Hi all,
Im trying to make a somewhat custom optimizing algorithm however Im having a real tough time figuring out how to optimize one layer at a time without running the whole loss.backward() for every layer. I saw someone had basically the same question here: Computing Backward one layer at a time but the answer wasn’t descriptive enough for me to really understand.

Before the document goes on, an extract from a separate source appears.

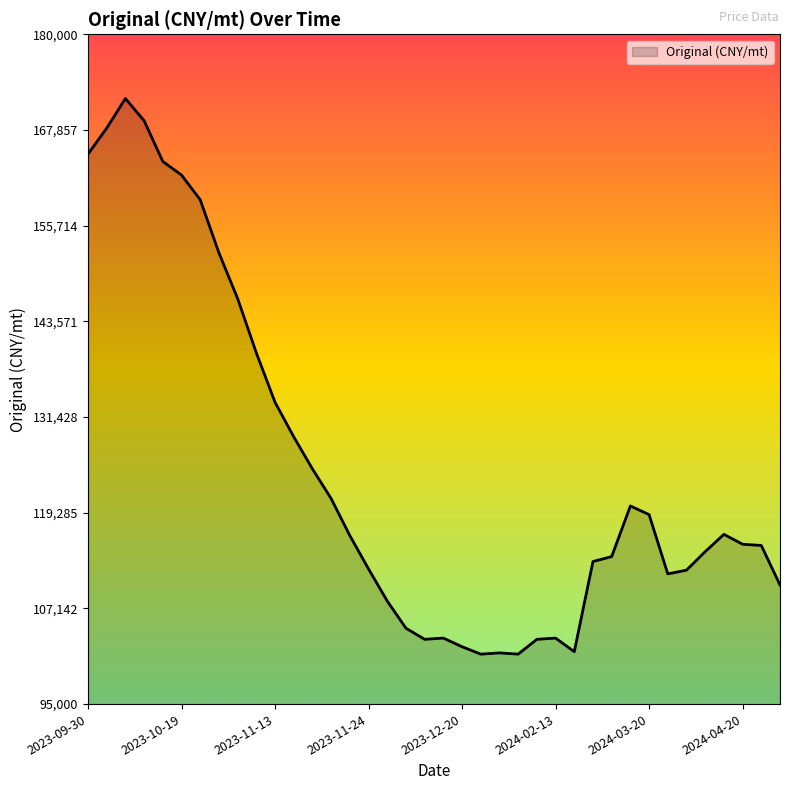

What is the maximum value shown in the chart?

171851.8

I also found this gem: Bit of fun with gradients which gets me close however I don’t know how to grab the gradient of the detached tensor of the previous layer so that I can give that to the previous layers backward call.
Here are clips of the relevant (not)working code:
class testNet(nn.Module):
def __init__(self, n_observations, n_actions):
super(testNet, self).__init__()
self.layer1 = nn.Linear(n_observations, 128)
self.layer2 = nn.Linear(128, 128)
self.layer3 = nn.Linear(128, n_actions)
self.activate = nn.LeakyReLU(.01)
def forward(self, x):
x1 = self.activate(self.layer1(x))
x2 = self.activate(self.layer2(torch.tensor(x1.detach(), requires_grad=True)))
return self.layer3(torch.tensor(x2.detach(), requires_grad=True))
params = list(test_net.parameters())
params.reverse()
slope = nn.MSELoss()
loss = slope(state_action_values, expected_state_action_values.unsqueeze(1))
loss.backward(retain_graph=True)
# continue backward grad layer by layer
for i in range(1,len(params),2):
# optimize this layers parameters
params[i+1].backward(gradient=HOW_CAN_I_GET_THIS, retain_graph=True)
It would be nice to solve the mystery of where values are stored in the computation graph but any implementation details for a layer by layer backprop would be appreciated.
Thank you for your time.